-- MATERIALS PROVIDED follows --
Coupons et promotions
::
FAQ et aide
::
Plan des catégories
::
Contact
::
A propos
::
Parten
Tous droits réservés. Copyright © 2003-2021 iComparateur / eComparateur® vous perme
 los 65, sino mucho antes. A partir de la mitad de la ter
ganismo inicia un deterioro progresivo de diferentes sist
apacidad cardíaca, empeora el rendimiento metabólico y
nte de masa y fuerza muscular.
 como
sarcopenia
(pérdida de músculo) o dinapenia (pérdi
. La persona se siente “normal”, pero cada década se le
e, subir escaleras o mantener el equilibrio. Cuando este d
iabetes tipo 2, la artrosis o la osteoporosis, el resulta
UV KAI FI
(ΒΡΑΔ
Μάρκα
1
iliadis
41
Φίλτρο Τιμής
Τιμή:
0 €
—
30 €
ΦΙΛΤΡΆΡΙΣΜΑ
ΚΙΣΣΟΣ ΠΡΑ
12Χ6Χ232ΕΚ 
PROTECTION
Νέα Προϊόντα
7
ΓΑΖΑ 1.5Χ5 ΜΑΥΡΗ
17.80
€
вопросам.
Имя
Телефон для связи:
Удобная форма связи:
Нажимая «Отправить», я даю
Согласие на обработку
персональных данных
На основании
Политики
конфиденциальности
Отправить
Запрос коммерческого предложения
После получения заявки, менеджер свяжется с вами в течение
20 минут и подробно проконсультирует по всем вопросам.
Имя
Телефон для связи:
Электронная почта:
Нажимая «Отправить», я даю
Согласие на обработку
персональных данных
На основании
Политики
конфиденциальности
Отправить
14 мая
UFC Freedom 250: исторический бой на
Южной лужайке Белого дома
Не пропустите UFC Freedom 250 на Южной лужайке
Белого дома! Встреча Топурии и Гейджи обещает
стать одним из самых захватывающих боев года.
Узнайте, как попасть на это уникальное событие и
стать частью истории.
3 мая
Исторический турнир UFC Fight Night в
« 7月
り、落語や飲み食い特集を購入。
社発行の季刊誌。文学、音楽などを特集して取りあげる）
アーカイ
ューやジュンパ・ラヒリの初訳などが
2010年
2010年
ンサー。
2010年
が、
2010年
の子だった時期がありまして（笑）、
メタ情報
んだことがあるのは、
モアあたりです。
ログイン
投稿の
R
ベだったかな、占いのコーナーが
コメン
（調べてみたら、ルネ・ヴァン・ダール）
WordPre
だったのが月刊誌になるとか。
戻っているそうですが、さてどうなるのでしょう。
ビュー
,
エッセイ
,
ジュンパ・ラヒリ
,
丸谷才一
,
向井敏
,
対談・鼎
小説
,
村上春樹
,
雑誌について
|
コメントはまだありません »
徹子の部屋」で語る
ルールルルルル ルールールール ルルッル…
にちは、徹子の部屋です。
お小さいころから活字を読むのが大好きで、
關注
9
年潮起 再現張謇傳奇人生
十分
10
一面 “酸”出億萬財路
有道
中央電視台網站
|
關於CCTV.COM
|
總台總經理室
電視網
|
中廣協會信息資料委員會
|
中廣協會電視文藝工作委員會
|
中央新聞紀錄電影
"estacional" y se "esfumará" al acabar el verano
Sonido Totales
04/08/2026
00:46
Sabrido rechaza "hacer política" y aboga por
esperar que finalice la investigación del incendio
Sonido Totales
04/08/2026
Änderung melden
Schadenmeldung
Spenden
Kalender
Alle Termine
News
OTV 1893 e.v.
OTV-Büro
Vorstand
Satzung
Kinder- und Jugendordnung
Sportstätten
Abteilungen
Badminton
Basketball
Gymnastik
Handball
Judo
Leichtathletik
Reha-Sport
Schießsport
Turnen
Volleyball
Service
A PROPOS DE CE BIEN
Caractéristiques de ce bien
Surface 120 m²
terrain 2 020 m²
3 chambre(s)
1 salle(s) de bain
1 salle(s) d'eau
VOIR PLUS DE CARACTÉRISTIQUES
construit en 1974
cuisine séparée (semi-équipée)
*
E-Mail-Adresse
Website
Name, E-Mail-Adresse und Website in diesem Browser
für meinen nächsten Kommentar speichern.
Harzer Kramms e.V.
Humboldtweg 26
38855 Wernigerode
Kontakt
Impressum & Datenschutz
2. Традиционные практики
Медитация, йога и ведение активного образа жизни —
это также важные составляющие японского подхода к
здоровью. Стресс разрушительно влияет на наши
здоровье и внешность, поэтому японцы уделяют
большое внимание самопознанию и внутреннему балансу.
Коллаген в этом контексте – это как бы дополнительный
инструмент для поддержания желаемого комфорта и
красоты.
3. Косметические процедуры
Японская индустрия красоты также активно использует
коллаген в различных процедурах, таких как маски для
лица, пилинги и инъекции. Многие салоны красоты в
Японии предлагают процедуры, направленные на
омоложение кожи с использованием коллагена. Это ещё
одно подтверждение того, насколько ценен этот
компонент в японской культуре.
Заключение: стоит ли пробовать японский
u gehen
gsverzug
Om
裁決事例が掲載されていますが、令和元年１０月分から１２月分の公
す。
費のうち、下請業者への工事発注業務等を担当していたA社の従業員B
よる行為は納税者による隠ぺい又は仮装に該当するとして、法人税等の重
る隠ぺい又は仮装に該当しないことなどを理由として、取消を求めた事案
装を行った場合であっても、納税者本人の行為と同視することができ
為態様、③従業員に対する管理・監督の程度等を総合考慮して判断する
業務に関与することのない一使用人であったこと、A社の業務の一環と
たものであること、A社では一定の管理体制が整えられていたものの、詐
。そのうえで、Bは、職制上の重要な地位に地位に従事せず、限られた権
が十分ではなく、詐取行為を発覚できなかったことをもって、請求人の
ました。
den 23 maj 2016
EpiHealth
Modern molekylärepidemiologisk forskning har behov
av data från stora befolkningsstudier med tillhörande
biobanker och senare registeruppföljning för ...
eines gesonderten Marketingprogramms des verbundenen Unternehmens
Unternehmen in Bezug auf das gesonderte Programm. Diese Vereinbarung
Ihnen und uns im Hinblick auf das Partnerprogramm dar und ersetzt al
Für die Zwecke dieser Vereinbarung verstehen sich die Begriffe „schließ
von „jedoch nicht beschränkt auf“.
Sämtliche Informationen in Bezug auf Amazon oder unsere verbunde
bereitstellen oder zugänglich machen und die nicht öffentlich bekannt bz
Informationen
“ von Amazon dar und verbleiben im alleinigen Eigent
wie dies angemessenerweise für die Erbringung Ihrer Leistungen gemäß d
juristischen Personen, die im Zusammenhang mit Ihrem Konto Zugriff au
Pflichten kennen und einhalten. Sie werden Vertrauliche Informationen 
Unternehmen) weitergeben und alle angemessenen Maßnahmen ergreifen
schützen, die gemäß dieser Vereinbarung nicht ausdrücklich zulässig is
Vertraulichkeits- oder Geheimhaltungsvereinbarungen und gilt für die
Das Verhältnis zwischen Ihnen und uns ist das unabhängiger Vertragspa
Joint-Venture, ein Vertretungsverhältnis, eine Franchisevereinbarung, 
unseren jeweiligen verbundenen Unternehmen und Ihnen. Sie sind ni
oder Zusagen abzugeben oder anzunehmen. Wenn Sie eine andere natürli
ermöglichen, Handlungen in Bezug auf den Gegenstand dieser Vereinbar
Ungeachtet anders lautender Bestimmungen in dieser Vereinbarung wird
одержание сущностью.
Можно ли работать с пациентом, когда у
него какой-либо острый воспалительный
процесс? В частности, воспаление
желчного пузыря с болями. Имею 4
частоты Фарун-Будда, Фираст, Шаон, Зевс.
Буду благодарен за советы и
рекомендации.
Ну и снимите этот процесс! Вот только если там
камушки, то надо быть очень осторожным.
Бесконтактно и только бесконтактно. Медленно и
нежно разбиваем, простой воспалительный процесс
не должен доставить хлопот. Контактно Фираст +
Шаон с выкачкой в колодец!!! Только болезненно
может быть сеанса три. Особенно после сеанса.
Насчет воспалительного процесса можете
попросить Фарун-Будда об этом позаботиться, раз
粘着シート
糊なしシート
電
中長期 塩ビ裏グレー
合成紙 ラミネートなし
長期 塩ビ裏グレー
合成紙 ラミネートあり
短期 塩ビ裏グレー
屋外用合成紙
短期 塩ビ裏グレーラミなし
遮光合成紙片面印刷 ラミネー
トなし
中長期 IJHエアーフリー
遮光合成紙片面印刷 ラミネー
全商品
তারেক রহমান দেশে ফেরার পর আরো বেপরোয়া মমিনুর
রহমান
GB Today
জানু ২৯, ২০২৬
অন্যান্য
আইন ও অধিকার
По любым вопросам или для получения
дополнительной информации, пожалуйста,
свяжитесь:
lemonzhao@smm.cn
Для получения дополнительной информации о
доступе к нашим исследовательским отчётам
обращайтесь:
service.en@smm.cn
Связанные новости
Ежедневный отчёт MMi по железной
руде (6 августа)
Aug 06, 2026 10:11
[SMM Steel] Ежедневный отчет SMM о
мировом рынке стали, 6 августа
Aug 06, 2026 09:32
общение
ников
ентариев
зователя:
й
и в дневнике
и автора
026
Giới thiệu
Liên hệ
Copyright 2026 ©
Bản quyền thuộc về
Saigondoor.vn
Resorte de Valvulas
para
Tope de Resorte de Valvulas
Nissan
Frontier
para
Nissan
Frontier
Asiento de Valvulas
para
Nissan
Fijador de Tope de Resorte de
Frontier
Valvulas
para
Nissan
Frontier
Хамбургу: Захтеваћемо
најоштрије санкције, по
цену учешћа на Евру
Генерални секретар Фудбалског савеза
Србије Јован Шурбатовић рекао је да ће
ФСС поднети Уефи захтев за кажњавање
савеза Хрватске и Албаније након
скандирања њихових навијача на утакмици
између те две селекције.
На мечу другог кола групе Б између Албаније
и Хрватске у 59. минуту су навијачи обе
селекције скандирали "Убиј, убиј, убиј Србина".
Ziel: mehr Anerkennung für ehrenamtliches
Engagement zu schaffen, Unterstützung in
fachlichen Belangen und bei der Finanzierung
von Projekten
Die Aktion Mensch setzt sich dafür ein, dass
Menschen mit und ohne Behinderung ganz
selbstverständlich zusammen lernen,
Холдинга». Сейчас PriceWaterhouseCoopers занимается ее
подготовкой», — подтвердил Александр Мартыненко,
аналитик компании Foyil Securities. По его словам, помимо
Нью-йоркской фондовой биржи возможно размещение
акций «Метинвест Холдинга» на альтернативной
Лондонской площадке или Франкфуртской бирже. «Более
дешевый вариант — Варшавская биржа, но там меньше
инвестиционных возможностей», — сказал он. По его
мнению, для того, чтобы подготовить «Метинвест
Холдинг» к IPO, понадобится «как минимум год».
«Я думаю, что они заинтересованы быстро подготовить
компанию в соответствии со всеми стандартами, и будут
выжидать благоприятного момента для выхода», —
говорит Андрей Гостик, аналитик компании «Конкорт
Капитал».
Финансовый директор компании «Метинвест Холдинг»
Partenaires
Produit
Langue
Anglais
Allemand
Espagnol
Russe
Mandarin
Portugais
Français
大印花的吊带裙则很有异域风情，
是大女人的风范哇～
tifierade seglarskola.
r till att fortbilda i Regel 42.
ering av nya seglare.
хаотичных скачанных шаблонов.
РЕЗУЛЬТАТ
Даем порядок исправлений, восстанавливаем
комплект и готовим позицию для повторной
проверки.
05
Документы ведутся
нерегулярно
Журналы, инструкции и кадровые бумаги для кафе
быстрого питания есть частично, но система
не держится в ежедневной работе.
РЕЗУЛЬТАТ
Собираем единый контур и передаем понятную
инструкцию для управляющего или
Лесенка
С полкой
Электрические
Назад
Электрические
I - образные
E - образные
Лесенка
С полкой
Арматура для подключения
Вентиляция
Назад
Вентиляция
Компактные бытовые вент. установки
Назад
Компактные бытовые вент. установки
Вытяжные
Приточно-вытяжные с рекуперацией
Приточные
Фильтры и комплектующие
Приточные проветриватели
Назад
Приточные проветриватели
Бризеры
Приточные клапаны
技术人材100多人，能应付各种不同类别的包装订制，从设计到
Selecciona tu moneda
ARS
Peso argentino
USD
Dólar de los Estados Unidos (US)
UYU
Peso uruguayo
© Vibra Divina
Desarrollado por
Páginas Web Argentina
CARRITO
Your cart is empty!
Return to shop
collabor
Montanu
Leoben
-- MATERIALS PROVIDED concluded --
TASK GOAL >> Reproduce the lines from the first one through the line that contains "nte de masa y fuerza muscular.", substituting "Carte des catégories" for "Plan des catégories" and leaving everything else unchanged.

RESULT BELOW >>
Coupons et promotions
::
FAQ et aide
::
Carte des catégories
::
Contact
::
A propos
::
Parten
Tous droits réservés. Copyright © 2003-2021 iComparateur / eComparateur® vous perme
 los 65, sino mucho antes. A partir de la mitad de la ter
ganismo inicia un deterioro progresivo de diferentes sist
apacidad cardíaca, empeora el rendimiento metabólico y
nte de masa y fuerza muscular.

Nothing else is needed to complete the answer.